Goals: To compare the incidence of peri-procedure adverse events in patients undergoing colon cleansing with sodium phosphate tablets or polyethylene glycol solution prior to colonoscopy with propofol-based sedation.
Background: Propofol is a rapidly acting hypnotic sedative general anesthetic agent increasingly being used for colonoscopy. Although traditionally patients fast overnight prior to a general anesthetic, a new Food and Drug Administration-approved sodium phosphate tablet purgative requires ingestion of 20 tablets with 56 ounces of clear liquid 3 to 5 hours prior to colonoscopy.
Study: We retrospectively reviewed 97 outpatients who received propofol-based sedation for colonoscopy. This was a subset of a randomized, investigator-blinded, multicenter trial comparing sodium phosphate tablets with polyethylene glycol. Study data and anesthesia records were reviewed for peri-procedure hemodynamic, cardiac, and pulmonary adverse events as well as the need for hospital admission.

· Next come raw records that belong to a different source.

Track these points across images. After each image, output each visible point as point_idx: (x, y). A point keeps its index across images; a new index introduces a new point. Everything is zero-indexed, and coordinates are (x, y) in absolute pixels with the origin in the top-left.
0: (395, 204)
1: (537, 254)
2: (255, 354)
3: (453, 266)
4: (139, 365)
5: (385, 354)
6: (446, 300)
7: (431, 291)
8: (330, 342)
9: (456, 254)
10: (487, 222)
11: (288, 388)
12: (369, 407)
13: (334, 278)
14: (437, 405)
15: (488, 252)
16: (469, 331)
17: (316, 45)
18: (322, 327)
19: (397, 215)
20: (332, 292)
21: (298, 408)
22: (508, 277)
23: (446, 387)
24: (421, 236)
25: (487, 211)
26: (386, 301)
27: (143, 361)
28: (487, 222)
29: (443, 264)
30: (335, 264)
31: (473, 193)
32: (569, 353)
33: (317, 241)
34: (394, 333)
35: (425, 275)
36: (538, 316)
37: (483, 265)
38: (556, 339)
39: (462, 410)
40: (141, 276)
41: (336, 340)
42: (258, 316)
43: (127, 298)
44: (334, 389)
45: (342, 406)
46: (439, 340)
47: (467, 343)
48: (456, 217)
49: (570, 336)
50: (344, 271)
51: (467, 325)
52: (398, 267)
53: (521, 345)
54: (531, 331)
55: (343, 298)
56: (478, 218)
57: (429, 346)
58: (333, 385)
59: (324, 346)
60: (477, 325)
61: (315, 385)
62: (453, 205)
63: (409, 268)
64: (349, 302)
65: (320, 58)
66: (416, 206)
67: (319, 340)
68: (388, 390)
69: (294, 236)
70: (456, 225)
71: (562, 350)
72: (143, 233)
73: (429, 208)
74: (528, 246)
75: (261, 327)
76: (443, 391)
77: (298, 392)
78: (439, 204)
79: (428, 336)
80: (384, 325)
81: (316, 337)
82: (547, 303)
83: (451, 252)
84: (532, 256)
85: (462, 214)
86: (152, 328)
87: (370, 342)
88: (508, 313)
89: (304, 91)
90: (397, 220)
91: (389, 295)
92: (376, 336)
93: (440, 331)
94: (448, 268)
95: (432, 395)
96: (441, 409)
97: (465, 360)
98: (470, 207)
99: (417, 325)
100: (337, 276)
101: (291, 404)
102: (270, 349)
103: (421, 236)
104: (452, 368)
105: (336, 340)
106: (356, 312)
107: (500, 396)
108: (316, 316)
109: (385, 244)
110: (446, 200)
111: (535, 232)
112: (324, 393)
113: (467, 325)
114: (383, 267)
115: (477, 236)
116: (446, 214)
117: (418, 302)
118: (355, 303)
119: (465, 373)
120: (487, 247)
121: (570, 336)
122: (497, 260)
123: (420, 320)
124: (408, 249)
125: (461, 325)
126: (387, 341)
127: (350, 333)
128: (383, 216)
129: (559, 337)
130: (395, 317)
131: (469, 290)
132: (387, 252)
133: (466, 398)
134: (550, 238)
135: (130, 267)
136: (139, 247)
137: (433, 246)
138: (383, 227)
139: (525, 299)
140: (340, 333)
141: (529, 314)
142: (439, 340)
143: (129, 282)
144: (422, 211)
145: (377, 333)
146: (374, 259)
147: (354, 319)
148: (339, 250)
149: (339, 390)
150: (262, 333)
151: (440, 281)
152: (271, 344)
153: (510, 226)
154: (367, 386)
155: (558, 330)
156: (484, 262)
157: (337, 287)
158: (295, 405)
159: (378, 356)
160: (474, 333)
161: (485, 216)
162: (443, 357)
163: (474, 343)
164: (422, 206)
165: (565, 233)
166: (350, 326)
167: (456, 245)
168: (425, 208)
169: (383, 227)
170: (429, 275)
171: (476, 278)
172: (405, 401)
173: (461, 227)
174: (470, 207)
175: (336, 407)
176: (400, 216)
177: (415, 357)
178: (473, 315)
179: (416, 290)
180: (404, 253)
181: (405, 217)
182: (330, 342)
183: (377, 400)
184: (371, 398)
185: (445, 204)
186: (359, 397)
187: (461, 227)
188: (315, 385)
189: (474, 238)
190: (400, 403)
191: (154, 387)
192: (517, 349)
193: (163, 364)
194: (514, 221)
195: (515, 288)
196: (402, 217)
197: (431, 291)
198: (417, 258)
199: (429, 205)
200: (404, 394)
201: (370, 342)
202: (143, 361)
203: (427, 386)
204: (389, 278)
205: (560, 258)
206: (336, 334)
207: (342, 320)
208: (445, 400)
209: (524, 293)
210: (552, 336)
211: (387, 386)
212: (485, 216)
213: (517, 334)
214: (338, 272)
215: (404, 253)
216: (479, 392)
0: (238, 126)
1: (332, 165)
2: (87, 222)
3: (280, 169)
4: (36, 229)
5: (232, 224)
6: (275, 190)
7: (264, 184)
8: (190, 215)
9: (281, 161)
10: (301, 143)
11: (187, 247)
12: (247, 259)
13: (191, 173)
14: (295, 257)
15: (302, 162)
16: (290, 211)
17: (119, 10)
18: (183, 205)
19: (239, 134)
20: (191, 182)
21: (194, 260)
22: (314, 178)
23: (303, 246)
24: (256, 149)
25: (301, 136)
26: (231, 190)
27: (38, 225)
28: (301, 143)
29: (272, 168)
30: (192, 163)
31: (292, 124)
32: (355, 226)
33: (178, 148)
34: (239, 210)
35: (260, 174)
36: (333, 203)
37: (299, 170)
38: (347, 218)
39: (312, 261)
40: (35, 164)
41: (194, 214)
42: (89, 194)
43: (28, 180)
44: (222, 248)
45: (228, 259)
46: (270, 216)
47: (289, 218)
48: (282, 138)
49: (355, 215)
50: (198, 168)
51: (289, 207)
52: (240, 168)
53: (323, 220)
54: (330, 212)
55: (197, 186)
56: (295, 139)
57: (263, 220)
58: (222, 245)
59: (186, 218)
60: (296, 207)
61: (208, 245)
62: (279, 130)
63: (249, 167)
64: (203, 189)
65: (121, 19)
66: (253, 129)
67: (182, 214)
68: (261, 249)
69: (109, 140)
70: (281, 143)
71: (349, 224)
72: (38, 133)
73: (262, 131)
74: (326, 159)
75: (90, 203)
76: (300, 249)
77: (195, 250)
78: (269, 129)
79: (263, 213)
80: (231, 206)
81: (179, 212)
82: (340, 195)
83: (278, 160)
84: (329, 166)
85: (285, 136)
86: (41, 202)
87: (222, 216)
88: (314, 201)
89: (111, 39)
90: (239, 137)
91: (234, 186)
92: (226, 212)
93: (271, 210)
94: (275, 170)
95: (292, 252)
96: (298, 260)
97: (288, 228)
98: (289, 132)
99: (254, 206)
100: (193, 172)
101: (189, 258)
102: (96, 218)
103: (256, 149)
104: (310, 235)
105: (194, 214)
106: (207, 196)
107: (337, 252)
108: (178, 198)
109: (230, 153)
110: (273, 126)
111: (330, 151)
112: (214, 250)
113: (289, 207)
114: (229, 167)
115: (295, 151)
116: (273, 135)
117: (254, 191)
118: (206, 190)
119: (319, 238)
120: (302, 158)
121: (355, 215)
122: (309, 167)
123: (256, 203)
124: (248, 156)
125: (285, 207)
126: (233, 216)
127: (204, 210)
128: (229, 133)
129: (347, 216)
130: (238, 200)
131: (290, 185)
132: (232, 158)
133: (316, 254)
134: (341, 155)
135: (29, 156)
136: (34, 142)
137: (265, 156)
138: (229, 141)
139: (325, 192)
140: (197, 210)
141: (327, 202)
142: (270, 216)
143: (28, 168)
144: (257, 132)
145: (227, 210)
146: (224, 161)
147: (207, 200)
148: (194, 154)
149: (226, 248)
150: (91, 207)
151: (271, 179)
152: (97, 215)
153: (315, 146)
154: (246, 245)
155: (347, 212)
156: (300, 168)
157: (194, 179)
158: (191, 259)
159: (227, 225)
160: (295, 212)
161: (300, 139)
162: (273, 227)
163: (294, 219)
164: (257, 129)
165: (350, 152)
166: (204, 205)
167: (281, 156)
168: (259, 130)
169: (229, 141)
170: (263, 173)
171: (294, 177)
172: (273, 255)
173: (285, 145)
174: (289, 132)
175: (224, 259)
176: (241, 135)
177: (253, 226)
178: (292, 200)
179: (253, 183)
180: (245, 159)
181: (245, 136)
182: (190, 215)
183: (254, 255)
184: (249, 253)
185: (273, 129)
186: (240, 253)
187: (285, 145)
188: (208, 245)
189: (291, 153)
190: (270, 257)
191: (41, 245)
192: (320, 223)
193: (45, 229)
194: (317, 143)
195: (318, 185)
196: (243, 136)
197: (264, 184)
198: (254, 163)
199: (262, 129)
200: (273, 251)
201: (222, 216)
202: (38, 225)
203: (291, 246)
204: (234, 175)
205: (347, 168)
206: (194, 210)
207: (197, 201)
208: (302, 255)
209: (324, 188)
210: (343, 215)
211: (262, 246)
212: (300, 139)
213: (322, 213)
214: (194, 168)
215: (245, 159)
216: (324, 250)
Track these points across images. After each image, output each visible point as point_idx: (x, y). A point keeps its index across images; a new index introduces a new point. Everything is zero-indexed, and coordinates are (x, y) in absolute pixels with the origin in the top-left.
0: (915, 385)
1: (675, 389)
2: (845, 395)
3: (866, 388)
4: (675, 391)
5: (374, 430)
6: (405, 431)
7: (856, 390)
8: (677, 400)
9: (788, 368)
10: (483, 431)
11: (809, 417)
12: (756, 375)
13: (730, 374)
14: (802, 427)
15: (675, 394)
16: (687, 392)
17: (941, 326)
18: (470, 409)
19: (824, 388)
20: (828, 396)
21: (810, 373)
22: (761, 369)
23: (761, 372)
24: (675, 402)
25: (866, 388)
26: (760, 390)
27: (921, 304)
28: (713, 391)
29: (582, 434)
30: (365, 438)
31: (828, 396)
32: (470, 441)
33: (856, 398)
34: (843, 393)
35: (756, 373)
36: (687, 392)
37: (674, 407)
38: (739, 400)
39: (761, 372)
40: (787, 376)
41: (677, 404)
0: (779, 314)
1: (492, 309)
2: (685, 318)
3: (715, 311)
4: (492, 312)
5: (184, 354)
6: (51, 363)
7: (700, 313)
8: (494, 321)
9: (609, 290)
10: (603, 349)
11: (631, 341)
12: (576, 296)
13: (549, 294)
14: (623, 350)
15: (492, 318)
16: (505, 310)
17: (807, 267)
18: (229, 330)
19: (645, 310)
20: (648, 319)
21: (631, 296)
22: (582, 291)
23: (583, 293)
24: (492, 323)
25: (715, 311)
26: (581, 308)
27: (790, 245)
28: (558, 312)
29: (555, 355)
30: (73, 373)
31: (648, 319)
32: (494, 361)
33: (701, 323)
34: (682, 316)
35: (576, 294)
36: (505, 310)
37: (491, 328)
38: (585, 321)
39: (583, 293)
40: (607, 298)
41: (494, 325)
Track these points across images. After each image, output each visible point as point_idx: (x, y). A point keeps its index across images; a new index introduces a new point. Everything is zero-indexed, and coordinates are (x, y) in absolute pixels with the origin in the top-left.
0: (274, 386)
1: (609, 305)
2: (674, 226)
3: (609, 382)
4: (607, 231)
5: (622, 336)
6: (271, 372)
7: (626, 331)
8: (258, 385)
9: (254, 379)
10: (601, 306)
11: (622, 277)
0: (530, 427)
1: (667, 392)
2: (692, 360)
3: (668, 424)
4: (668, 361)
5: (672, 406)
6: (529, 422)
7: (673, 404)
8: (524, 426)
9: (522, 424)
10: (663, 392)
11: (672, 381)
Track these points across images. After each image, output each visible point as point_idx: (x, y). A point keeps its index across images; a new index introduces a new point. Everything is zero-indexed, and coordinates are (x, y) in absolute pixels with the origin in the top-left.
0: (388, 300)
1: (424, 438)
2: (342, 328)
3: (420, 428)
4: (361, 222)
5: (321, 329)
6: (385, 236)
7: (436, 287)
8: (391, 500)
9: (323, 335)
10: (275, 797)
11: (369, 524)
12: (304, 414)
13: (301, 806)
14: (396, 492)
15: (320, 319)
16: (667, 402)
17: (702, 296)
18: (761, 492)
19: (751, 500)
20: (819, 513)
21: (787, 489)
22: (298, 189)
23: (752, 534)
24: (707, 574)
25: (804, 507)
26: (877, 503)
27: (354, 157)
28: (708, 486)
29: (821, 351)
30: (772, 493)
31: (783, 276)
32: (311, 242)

Results: There were no statistically significant differences between the 2 groups when analyzed for the development of tachycardia, decrease in mean arterial pressure below 50 mmHg, or a reduction in the mean arterial pressure greater than 30% from the pre-procedure value. No patients in either group experienced hypoxia (oxygen saturation < 90%), excessive regurgitation, pneumonia, or hospital admission.
Conclusions: Peri-procedure adverse events occurred rarely and with no increased frequency in patients using the sodium phosphate tablet purgative and receiving propofol-based sedation. The sodium phosphate tablet purgative is safe for patients receiving propofol-based sedation for colonoscopy.